Are You Clean?


by Wayne S. Walker

     "Purge me with hyssop, and I shall be clean; wash me, and I shall be whiter than snow" (Psalm 51:7).  Have you ever been working outside on a hot summer day?  Perhaps you were weeding the garden and in addition to being sweaty were covered with dirt.  Or maybe you were doing some work on the car and in addition to being sweaty were covered with grease.  How wonderful it feels to get in a hot shower, wash thoroughly, and come out clean.  The Bible uses this figure of speech to picture the effects of sin on our soul and the need for forgiveness.

     In the Old Testament, the Lord prefigured this picture with the concept of ceremonial uncleanness.  Many things could make a person "unclean" for varying periods of time, but one major source of uncleanness was leprosy.  This dreaded disease had no known cure, but sometimes people did recover from it, and in order for them to be ceremonially cleansed, the Lord prescribed a ritual.  "Then the priest shall command to take for him who is to be cleansed two living and clean birds, cedar wood, scarlet, and hyssop" (Numbers 14:5).

     David understood that his sin made his soul unclean in the sight of God.  Just as the law of Moses prescribed the use of hyssop as part of the ceremonial cleansing after a person was healed from leprosy, so David asks the Lord to purge him from his sin as with hyssop, so that he would be clean, washed, and whiter than snow.  While we may or may not have sinned in the same way that David did, "all have sinned" (Romans 3:23).  Therefore, our sins need to be purged so that we can be clean.  We must be washed so that we can be whiter than snow.  David prayed a few verses later, "Create in me a clean heart, O God, and renew a steadfast spirit within me" (verse 10). 
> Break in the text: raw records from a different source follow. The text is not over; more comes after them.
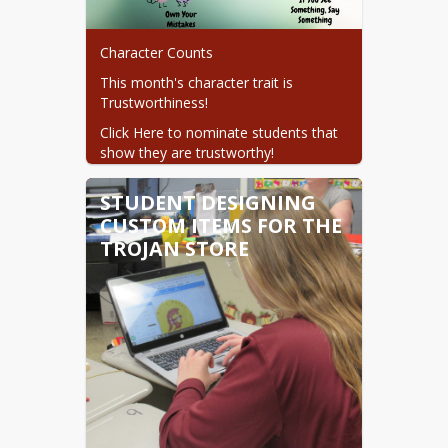
Character Counts
This month's character trait is 
Trustworthiness!
Click Here to nominate students that 
show they are trustworthy!
STUDENT DESIGNING
CUSTOM ITEMS FOR THE
TROJAN STORE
     How can we be washed so that our souls may be clean?  Of course, the cleansing agent that washes away our sins is the blood of Christ (Revelation 1:5).  But there are things that God expects us to do that our sins might be washed in Christ’s blood.  Saul of Tarsus was told, "And now why are you waiting?  Arise and be baptized, and wash away your sins, calling on the name of the Lord" (Acts 22:16).  However, even after we are baptized, washed from sin, and become Christians, we still sin.  Yet, if Christians confess their sins, God will forgive them as the blood of Jesus cleanses them from all sin (1 John 1:7, 9).  "Have you been to Jesus for the cleansing power, Are you washed in the blood of the Lamb?" (Elisha A. Hoffman).